Stack Documentation

Our portfolio company Stack Overflow (or Stack as I prefer to call them) has launched something new and interesting today.

It is called Stack Overflow Documentation.

This is what Stack co-founder and CEO Joel Spolsky told me about Documentation a few weeks ago:

The current state of developer documentation is pretty abysmal. It’s spread all over the place, in a million different formats. It’s never complete and rarely includes good example code. Even the best developer documentation is usually on a static website with no community or crowd sourcing features, so it stagnates.
After months of beta testing, we are launching a global, crowdsourced developer documentation section on Stack Overflow that covers everything from programming languages to APIs and frameworks. It will be completely community generated, with all the reputation stuff that made Stack Overflow successful (voting, reputation, tags, community moderation, etc).
When you poke around at the state of developer documentation on the web in 2016, it feels a lot like… developer Q&A before Stack Overflow. It’s fragmented, half of it is out of date, it’s very very uneven in quality, and when you find a bug there’s no way to fix it. We think that applying the mechanics of Stack Overflow Q&A to crowdsourced documentation will make as big a difference in developers’ lives as the original Stack Overflow.

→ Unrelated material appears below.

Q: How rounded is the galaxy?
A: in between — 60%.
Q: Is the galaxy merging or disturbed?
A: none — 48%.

The secret sauce behind Stack’s success is the fact that crowdsourcing information is way better than the top down approach when it is combined with a specific set of tools that make the crowdsourced data super high quality. The latter is what Joel calls the “reputation stuff” (voting, reputation, tags, community moderation, etc).

It makes all the sense in the world that Stack would focus their secret sauce at Developer Documentation in addition to Developer Q&A. So if you are working in Javascript and want to find some documentation or contribute some documentation, go here. If its Docker that’s giving you fits, go here. And for Android devs, this is for you. The entire Documentation section is here.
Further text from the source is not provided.